The core-surrounding sheath (3) comprises a rubber mixture which includes one fibre package. Each fibre package surrounds the core (2) and comprises

• a first group of fibres or strands (5) which substantially extend along a first direction which forms an angle (a) of virtually 45° with the longitudinal axis (9) of the cable (1);

• a second group of fibres or strands (6) which substantially extend along a second direction which forms an angle (β) of virtually 45° with the longitudinal axis (9) of the cable (1), so that the fibres or strands of the respective first and second group (5, 6) cross each other at an angle of virtually 90°;

• a third group of fibres or strands (7) which substantially extend along the longitudinal axis (9) of the cable (1);

and in which the pliable cable (1) has undergone a vulcanisation or polymerisation process so that the elastomer is vulcanised or polymerised.

Here, the angles (α, β) between the first direction and the longitudinal axis (9) of the cable (1) and between the second direction and the longitudinal axis (9) of the cable (1) are given without indicating the sign, positive (+) or negative (-), as the direction in which they are to be read is not being taken into account. However, if the angles (α, β) are read starting from the longitudinal axis (9), the angle (a) between the first direction and the longitudinal axis (9) is + 45°, since this is read counterclockwise, and the angle (β) between the second direction and the longitudinal axis (9) is -45°, since this is read clockwise. Both angles (α, β) are thus on either side of the longitudinal axis (9).

::::

◆ Questions to answer
A. In the cable passage, list every reference numeral in parentheses along with the part it labels.
B. Continue the cable passage, picking up after its final sentence.
The rows that come next are separate material, unconnected to the cable passage.

◆ Extracted data
::::

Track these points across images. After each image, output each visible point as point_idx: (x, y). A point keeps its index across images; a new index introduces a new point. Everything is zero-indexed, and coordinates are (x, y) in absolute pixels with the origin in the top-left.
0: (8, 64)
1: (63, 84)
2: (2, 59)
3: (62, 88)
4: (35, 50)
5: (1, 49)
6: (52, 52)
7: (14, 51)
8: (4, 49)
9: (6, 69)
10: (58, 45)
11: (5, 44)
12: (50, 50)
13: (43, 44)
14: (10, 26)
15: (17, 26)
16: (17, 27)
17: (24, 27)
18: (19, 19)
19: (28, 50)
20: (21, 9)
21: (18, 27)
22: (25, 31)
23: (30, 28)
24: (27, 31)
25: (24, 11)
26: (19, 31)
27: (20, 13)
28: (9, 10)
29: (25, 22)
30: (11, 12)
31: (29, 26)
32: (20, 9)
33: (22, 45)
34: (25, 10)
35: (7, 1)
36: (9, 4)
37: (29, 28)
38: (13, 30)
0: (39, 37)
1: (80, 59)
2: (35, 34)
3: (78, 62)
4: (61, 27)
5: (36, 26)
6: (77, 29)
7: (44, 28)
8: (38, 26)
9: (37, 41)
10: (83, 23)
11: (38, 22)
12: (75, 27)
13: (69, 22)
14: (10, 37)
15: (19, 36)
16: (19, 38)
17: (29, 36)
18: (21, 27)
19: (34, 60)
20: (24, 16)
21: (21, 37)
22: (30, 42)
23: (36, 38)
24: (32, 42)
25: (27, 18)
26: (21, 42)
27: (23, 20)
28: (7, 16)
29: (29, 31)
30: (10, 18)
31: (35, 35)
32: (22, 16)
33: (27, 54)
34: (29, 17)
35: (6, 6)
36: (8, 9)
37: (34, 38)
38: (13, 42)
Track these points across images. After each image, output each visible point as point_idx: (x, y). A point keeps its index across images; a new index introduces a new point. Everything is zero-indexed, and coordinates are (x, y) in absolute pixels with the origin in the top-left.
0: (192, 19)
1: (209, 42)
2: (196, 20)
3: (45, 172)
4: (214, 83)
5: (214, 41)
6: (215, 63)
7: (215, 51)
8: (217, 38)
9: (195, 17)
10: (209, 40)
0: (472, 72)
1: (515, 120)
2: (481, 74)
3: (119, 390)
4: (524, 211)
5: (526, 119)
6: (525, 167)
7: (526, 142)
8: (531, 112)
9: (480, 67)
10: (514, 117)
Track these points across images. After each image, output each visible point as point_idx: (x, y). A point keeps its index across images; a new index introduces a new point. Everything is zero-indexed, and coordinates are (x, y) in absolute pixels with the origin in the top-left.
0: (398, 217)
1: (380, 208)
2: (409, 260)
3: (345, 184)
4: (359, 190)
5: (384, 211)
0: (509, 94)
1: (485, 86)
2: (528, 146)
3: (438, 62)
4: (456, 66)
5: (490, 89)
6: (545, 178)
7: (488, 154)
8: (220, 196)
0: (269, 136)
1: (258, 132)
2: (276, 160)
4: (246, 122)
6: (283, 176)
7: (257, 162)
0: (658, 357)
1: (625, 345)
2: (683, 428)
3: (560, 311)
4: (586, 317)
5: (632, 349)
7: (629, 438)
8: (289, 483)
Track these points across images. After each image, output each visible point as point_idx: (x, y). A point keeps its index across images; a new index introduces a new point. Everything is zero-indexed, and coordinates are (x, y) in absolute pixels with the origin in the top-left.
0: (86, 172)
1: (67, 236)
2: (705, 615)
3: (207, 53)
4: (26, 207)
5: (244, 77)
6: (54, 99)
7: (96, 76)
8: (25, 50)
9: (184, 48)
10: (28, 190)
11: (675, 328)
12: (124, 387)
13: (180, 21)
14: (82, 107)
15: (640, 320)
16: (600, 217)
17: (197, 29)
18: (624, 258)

::::

◆ Answer section
A.
(1): the pliable cable
(2): the core
(3): the core-surrounding sheath
(5): the first group of fibres or strands
(6): the second group of fibres or strands
(7): the third group of fibres or strands
(9): the longitudinal axis of the cable

B.
All these fibres or strands (5, 6, 7) extend around the core (2) and the successive fibres or strands of the first group of fibres or strands (5), as well as the successive fibres or strands of the second group of fibres or strands (6), and the successive fibres or strands of the third group of fibres or strands (7) extend at a certain intermediate distance apart. Thus, the fibres or strands within a group (5, 6, 7) do not bear against each other, as rubber is provided between the fibres or strands within a group (5, 6, 7). The first group of fibres or strands (5) extends around the core (2). The third group of fibres or strands (7) extends around the first group of fibres or strands (5) and the second group of fibres or strands (6) is arranged around the third group of fibres or strands (7). In a cross-section at right angles to the cable (1), starting from the core (2) outwards, the first group of fibres or strands (5), the third group of fibres or strands (7) and the second group of fibres or strands (6) can be seen. In said cross- section, starting from the core (2) outwards, it can also be seen that that there is an intermediate distance between the fibres or strands of the successive groups of fibres or strands (5, 6, 7). The fibres or strands of the first group of fibres or strands (5) therefore do not touch the fibres or strands of the third group of fibres or strands (7) and the fibres or strands of the second group of fibres or strands (6) do not touch the fibres or strands of the third group of fibres or strands (7) either.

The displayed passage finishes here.